◆ Text passage
For these entrepreneurial companies, the number of partnerships between companies in the US, Canada, and Europe (aka “the global north”) and in the developing world (aka “the south”) is substantial. In 2009, researchers at the McLaughlin-Rotman Centre for Global Health of Canada reported on a survey of 500 biotech companies based in north and found more than half had active collaborations with companies in the developing world. To get an idea of the type of collaborations, the same authors interviewed Canadian biotech companies (of which 25% had non-US/Europe, international collaborations) and found collaborations primarily for, in descending order: product development (R&D and clinical trials), contract research or manufacturing, and product distribution. The authors also noted that the collaborations were bi-directional, with knowledge and capital flowing both ways, and were self-initiated; government and international group involvement was absent or limited.

So how may more north-south company collaborations be facilitated? Currently, the major international biotech trade group is the Biotechnology Industry Organization (BIO) which has only a few members from the global south, due to several possible reasons, but probably not the cost of membership which is a few thousand dollars for small companies. For the past several years, BIO’s annual meeting has attracted international attendees, about one-third of the 15,000, hosted 30 national exhibitors, and organized a track on Global Innovations and Markets. The best opportunity for deal-making or at least introductions is the conference’s Business Forum, through which person-to-person business development meetings are scheduled with other BIO attendees. But, of course, this confab is only once a year.

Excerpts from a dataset
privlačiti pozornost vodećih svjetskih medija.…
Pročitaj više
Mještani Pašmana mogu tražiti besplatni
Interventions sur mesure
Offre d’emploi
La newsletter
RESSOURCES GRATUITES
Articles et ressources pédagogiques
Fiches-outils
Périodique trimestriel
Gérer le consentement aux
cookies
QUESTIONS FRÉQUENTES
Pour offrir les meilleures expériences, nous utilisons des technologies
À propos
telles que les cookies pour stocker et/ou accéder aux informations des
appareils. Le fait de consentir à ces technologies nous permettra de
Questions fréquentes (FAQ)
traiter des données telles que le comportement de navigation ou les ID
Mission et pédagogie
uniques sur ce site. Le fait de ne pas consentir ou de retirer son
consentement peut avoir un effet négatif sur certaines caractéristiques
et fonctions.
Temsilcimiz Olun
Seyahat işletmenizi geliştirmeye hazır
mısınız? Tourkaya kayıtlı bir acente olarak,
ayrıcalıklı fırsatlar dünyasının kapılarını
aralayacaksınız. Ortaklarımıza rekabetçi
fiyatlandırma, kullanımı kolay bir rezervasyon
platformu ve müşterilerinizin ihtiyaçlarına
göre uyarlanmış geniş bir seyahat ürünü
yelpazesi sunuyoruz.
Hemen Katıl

◆ Brief 1
In the text on north-south biotech partnerships, what proportion of the 500 northern biotech companies surveyed had active collaborations with companies in the developing world?
◆ Brief 2
Continue the text on north-south biotech partnerships from where it stops.

◆ Exercise output 1
More than half.

◆ Exercise output 2
Obviously, in the Facebook age, there is the potential for international connectivity and subsequent deal-making afforded by now almost-ubiquitous internet access. A web-based “International Biobusiness Association” sounds like a good idea, but I haven’t found one. In the vaccine space, there is the Developing World Vaccine Manufacturers Network (DWVMN), which is such a trade group and may be a model. Given my involvement in business mentoring and coaching, I think there is a place for an online matching service for companies seeking access to expertise and connections that may lead to collaborations and have commented and proposed several models in my global health business blog. The challenge, of course, that that deal-making is a physical contact sport, so using electrons to build the required inter-personal relations is just the start. For entrepreneurs who are looking for business in Africa, there is the networking site with a meet-up function, Venture Capital for Africa. Here in Boston we have a great website for promoting elbow-rubbing and information-sharing called Greenhorn Connect. I wonder if the founders of either are interested in franchising internationally?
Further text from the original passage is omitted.